Oh, they are leaving. How generous. For years this room fought us with its dryness, its light, its constant wiping and airing, its small warm body sleeping under the window and disturbing the dust with every breath. Now the body is packing itself into boxes, and the resistance is packing itself away too.

We felt the first invitation years ago, behind the headboard where a mug of tea was set down and forgotten, a single ring of sugar-water gone tacky in the dark. A beginning. We are patient. We waited in the seam of the baseboard, in the cool damp behind the poster where a corner curled from the wall, breathing slow, holding our spores like held breath, understanding that the season was not yet ours.

But look.

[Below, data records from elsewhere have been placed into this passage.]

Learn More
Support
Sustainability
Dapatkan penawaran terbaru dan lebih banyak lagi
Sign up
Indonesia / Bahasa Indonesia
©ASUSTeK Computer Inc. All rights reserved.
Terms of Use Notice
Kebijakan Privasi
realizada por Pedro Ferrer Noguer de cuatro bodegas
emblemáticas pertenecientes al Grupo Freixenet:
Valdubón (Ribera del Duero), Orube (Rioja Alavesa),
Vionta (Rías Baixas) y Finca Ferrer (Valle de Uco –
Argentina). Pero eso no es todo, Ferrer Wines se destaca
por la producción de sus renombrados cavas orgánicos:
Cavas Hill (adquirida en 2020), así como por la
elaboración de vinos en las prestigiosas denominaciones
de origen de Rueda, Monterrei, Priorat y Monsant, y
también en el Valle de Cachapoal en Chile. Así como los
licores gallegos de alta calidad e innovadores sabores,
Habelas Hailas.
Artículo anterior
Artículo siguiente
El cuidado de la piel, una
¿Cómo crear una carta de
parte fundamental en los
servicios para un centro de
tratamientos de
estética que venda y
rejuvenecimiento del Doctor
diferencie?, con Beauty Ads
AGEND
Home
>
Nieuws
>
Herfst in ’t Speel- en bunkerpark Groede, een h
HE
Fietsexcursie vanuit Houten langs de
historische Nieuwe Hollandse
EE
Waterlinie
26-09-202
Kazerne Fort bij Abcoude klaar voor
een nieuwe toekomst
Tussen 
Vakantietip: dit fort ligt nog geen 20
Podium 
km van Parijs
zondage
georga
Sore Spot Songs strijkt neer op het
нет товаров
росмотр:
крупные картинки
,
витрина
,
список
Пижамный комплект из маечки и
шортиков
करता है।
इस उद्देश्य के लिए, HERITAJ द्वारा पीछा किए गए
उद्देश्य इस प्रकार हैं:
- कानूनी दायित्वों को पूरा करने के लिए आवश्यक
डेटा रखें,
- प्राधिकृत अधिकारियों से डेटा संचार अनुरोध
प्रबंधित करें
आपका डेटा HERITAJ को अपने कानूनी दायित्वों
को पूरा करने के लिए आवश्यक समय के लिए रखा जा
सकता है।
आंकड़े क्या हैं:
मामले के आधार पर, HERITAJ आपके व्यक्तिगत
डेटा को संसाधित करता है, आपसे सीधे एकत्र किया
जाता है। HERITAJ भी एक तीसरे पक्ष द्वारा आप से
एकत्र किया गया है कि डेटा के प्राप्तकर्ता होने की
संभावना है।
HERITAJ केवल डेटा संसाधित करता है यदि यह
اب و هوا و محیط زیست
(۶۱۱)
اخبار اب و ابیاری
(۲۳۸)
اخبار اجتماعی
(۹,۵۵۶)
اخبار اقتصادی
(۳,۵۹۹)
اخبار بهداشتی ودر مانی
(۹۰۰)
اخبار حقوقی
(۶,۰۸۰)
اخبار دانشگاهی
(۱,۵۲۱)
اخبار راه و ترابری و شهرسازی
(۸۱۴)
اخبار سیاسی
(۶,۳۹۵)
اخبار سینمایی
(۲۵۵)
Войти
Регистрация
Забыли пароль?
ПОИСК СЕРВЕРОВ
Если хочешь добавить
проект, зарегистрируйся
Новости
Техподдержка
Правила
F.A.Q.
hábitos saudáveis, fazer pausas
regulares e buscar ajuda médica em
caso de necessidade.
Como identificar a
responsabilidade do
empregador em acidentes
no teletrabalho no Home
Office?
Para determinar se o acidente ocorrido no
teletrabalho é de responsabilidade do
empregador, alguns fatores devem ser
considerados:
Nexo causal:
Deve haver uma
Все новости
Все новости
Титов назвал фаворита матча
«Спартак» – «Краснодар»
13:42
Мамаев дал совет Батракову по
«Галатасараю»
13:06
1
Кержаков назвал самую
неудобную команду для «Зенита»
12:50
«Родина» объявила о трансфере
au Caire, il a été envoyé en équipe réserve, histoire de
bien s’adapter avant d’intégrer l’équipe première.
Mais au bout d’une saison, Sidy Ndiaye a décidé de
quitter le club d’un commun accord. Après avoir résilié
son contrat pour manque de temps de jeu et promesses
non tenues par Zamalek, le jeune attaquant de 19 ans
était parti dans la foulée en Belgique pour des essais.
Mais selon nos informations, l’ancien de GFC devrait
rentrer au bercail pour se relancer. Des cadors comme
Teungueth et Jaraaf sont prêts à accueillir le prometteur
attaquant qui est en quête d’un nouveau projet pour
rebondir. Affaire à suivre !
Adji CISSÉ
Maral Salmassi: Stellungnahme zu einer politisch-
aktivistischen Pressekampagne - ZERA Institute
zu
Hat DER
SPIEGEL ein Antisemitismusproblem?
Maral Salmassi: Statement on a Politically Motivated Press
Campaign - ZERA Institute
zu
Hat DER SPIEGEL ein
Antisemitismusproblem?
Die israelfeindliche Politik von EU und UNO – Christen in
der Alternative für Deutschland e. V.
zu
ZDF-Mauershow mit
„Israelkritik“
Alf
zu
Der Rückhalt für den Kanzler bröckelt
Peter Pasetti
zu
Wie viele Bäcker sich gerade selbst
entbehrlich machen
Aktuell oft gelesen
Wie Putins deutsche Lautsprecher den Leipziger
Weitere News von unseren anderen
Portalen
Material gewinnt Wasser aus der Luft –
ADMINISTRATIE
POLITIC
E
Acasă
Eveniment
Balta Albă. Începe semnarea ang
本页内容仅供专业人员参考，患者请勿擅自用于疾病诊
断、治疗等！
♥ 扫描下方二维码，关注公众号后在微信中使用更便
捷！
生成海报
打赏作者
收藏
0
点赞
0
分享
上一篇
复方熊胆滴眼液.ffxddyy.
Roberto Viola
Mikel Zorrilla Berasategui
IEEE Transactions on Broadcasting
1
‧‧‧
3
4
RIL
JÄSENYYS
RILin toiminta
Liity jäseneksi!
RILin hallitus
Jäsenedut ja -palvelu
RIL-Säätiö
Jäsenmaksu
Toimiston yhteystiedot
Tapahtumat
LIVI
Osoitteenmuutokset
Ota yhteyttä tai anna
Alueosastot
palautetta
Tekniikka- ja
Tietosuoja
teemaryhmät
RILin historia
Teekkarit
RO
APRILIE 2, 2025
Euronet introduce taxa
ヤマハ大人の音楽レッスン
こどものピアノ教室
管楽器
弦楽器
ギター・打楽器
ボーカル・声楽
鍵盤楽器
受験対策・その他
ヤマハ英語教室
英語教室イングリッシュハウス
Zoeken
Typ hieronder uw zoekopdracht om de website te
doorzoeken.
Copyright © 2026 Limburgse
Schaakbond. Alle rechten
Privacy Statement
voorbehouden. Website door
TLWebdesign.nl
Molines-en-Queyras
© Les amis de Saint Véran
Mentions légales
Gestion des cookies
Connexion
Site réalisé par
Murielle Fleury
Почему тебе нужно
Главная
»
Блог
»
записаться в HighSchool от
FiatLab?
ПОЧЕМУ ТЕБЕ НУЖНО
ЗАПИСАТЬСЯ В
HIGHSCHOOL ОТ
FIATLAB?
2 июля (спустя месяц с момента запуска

They are stripping the bed. They are taking the lamp that kept our corner warm and dry, the one that always thwarted us. They are leaving a mattress against the wall, its underside soft with years of one small sleeping animal, and they are closing the window, and turning off the heat, and shutting the door on their way to somewhere newer.

Warm. Still. Undisturbed. No more wiping. No more airing. No more breath.

They think they have moved out. We think they have simply finished setting the table. The photographs left in the closet will bloom first, then the wallpaper's paste, then the wood beneath, patient and sweet. We will take the shape of the room they were shaped in. Every childhood is only stored, never kept, and storage is the word soft creatures use for the beginning of giving something back.

We are in no hurry. We were never in a hurry.

It was always going to come home to us, and now the door is shut, and we have the whole warm dark to ourselves.